Contenu
Grand format
Inédit
Tout public
Traduit de l'anglais par Stéphane Carn
Paris : Le Seuil, mai 2012
416 p. ; 23 x 14 cm
ISBN 978-2-02-107591-5
Coll. "Policiers"
Flic et ripou
Chrissie Hynde chantait il a quelques années que la ligne (autrement dit le fil du rasoir) était mince entre l'amour et la haine. Depuis quelques décennies, les romanciers noirs anglais appliquent le même principe avec les forces de police. Côtoyer les malfrats de la pire espèce est peut-être le meilleur moyen de ne plus trop visualiser la ligne que l'on ne doit pas franchir.
Nick Belsey, policier à la brigade criminelle de Hampstead Heath est dans la panade la plus totale. Divorcé, il s'est endetté au delà du raisonnable et cherche à oublier ses déboires dans des cuites violentes. À ce titre, toute la longue scène d'ouverture où le policier se réveille après une jolie biture, et découvre qu'il vient de détruire un véhicule de fonction est rendue avec la force de quelqu'un qui connait de près les réveils alcoolisés.
Appelé pour enquêter sur la disparition d'un oligarque russe qui vivait reclus, Nick Belsey y voit l'occasion de refaire sa vie en pillant la maison du disparu. Mais en agissant ainsi, il se retrouve dans le collimateur de ceux qui ont fait disparaitre le Russe et il est alors contraint d'enquêter pour s'en sortir. Tout se complique lorsqu'il découvre le cadavre du Russe, qu'on lui tire dessus, et que tout son plan part dans les limbes... car, après tout, il n'est qu'un apprenti escroc dans un monde de requins.
Tout la force de Sur le fil du rasoir réside dans cette fuite en avant que le lecteur suit avec attention.
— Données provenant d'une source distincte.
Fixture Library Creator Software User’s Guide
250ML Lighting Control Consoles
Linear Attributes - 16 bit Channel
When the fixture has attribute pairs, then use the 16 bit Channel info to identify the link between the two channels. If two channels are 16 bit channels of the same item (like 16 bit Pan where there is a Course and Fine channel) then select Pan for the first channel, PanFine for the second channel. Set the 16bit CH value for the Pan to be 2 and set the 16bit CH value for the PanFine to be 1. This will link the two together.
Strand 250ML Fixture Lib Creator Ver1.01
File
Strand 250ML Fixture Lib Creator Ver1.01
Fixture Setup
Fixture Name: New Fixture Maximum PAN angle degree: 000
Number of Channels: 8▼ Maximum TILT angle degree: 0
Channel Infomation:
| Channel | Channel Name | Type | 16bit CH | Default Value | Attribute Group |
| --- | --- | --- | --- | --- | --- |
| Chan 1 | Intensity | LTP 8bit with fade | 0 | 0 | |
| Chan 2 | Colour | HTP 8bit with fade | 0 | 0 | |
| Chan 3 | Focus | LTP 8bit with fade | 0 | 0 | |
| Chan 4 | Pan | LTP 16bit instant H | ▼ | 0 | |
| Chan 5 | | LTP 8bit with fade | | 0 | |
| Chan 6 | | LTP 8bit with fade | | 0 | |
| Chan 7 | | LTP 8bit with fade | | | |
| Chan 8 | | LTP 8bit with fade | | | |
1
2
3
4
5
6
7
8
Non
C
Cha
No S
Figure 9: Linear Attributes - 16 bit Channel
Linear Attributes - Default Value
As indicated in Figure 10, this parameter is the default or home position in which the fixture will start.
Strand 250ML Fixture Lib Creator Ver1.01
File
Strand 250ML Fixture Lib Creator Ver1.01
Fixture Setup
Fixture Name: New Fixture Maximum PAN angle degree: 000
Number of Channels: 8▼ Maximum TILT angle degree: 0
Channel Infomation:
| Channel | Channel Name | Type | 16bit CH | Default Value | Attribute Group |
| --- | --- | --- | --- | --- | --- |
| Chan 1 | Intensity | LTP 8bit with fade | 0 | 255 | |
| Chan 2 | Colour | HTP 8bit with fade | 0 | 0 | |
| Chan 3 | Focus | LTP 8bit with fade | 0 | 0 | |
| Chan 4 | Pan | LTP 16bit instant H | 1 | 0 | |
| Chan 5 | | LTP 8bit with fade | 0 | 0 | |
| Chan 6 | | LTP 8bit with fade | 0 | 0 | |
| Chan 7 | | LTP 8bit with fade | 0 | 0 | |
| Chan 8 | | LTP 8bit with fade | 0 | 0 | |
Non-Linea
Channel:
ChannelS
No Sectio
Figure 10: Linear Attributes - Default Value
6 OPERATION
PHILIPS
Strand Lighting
Nick Belsey semble pris dans des marais mouvants. Chaque fois qu'il commet une action pour s'en sortir, il replonge au plus profond de la fange. Oscillant sans cesse entre sa grandeur de policier malgré tout et ses obligations de ripou pour s'en sortir, Nick Belsey est servi par un auteur qui ne juge jamais - on sent d'ailleurs qu'Oliver Harris a une certaine une tendresse pour son personnage -, et qui le regarde se démener comme un beau diable. En serrant son intrigue sur Londres, quasiment uniquement en intérieur, Oliver Harris renforce l'impression d'étouffement et de gangrène. Lorsque Nick Belsey pour les besoins de l'enquête va se trouver confronté à d'autres policiers, il découvrira que, finalement, il est assez honnête, dans son genre. Le final, sans le dévoiler, nous renvoie une dernière fois à une image de funambule, sans filet, avec Nick Belsey heureux errant ivre dans la nuit, aucun de ses problèmes n'étant résolus. Un désabusement profondément ancré dans la littérature noire.
Citation
Tu savais toi que les premiers coroners étaient envoyés sur les lieux de naufrage pour évaluer la part de la cargaison qui pouvait être récupérée par la Couronne ? Des pilleurs d'épave. C'était leur première mission.